At the Supreme Court, they call it stare decisis:
eggs zactly!!!
The proper emphasis is on what the statute permits him [a person born abroad to one citizen parent] to gain from the possible starting point of noncitizenship, not on what he claims to lose from the possible starting point of full citizenship to which he has no constitutional right in the first place. His citizenship, while it lasts, although conditional, is not "second-class."Rogers v. Bellei, 401 U.S. 815 (1971)
The case isn't a question of whether Bellei was NBC. It was about whether it was constitutional to strip his citizenship, which was granted at birth. The majority held that it was. All 9 justices operated on the basis of Bellei being naturalized. That wasn't even an issue, question, doubt. That Bellei was naturalized has all the hallmarks of settled law.

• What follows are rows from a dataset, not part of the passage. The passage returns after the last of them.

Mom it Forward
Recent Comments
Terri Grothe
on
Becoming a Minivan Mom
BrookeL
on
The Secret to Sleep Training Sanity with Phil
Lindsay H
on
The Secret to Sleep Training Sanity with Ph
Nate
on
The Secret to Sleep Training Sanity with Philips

The dissent characterizes Bellei thusly ...
Concededly, petitioner was a citizen at birth, not by constitutional right, but only through operation of a federal statute. In the light of the complete lack of rational basis for distinguishing among citizens whose naturalization was carried out within the physical bounds of the United States, and those, like Bellei, who may be naturalized overseas, the conclusion is compelled that the reference in the Fourteenth Amendment to persons "born or naturalized in the United States" includes those naturalized through operation of an Act of Congress, wherever they may be at the time.That succinctly states the difference between the majority and the dissent. If Bellei was NBC, this case would not be before the court, or at least there would be no split.
Now what were you saying about stare decisis?